Sex work is not work. This isn’t a fashionable statement these days, especially in those corners of the internet where sex positive feminism collides with confessional journalism, where college students who work as camgirls, sugar babies, or panty sellers can pen think pieces about vague abstract concepts like “empowerment” or “reclamation.” These women—who most of the time are involved in the most privileged type of sex work, sex work in which they can carefully choose their clients, if they interact with their clients in real life at all—often advocate for decriminalisation of prostitution.
But for most of the women in prostitution, “sex work” is not an abstract symbol of empowerment or exercise in intersectional feminism. It’s something they need to do to survive or to support their families.
In the UK, 70 percent of women in prostitution are single mothers who do not receive benefits. The 63 percent of women in German brothels, where prostitution is legalised, are foreigners who lack the resources or German language skills to get other work. Miranda Farley interviewed prostitutes across nine countries and found that 89 percent wanted to escape [pdf]. These are women we seldom hear from; they lack the educational means to write blog posts about their experiences. They go against the “happy hooker” narrative that’s so popular in the media.
“Sex work” is a purposely vague phrase that disguises the realities of the job, where rape is a common workplace risk and the threat of murder weighs heavily on the minds of working women. Prostitutes are not killed because they are stigmatised, despite what people in the pro-decriminalisation lobby believe. They are killed because men hate them. They are killed because Johns know no one likely will be looking for them.
The answer here is to decriminalise the women who are pushed to these desperate conditions and create easier exit strategies—no woman should be criminalised for poverty, for wanting to eat, for wanting to provide for her children—and criminalise the men who exploit this desperation.
In today’s world, it’s easy to be blasé and believe the selling of sex is no different than waitressing or serving coffee.
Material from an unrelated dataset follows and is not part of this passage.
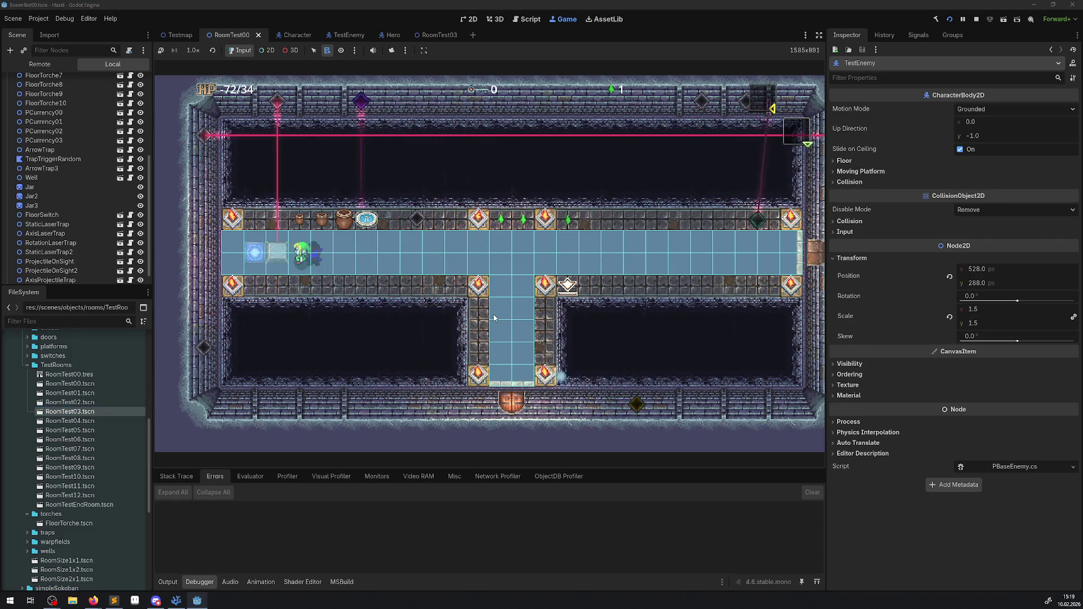
key(Right)
key(Right)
I can see why so many millennials—including myself—have bought this narrative: pornography is widespread (the average viewer starting at the age of 12) and hookup culture is common on college campuses. Feminism fought hard to dispel the “he’s a stud, she’s a slut” double standard, and in doing so, has implicitly encouraged young women to view sex with the same broad brush of “no big deal,” just like their male counterparts. It’s old fashioned these days—almost prudish, perhaps—to believe that sex is somehow not inherently linked to your emotions or necessarily intimate. Supporting decriminalisation and the sex industry also goes against the liberal support of enthusiastic consent laws: How can enthusiastic consent be achieved when money is the sole motivator for consent?
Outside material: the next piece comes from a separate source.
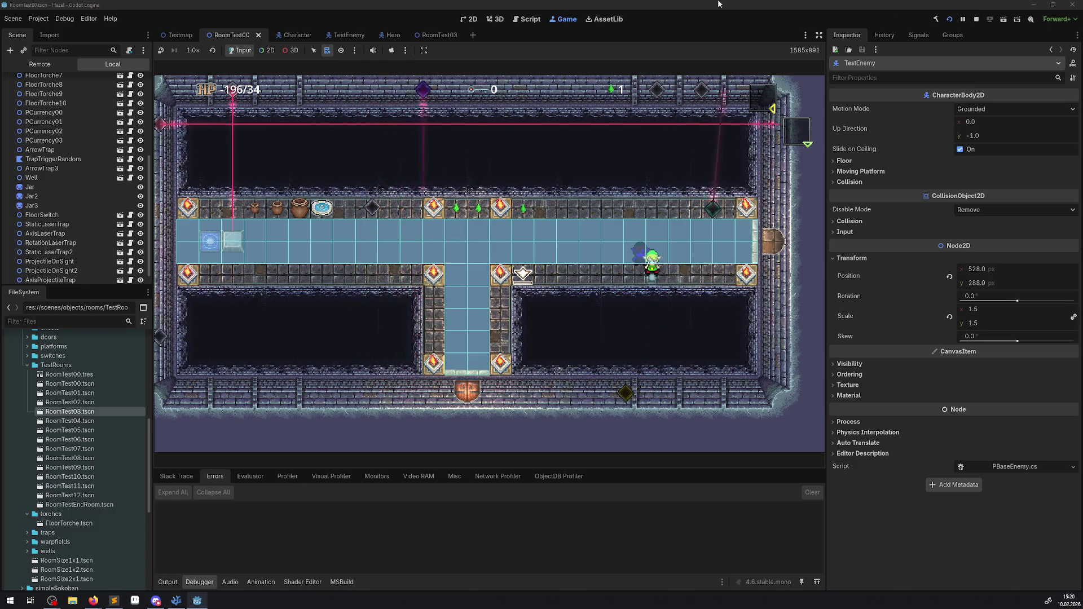
click(42, 66)
scroll(39, 124, up, 5)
This approach clearly isn’t working. The PTSD rates of exited prostitutes shows that this is false. The disassociation from their bodies that exited prostitutes describe should show it’s not a job like any other. It’s time to stop buying into this narrative that “sex work is just work”—a trojan horse of misogyny infiltrating the political left —and stop punishing the most vulnerable women of society.
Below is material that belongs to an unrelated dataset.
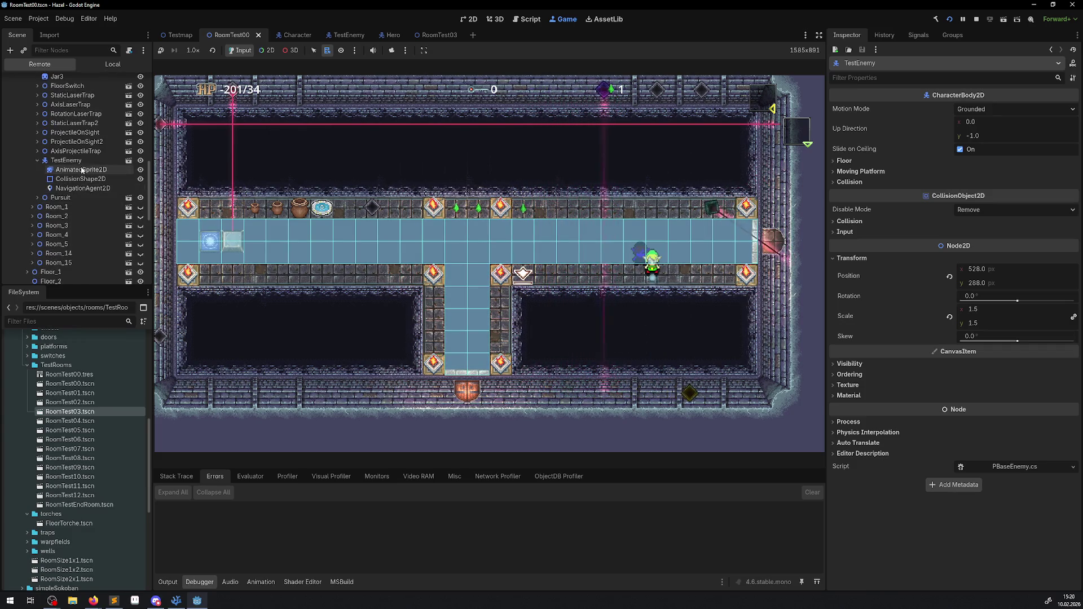
On the live NavigationAgent2D, try Corridorfunnel, revert to Edgecentered, and uncheck Simplify Path.
click(79, 189)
Are you a feminist and disagree? Have you ever been in involved in sex work? Drop us an email. Update from a reader:
I don’t really want to get into my own views on this issue right now; I just want to push back on the reader’s claim about 89 percent of women wanting to escape sex work. The linked-to surveys are all from places where sex work is still criminalized. If person argues that “prostitution wouldn’t be as bad if it were totally decriminalized,” you can’t refute that argument with a poll showing how unhappy sex workers are in places where it is still illegal. You should compare satisfaction rates between places where it is legalized, places where it is partially legalized, and places where it is outright banned.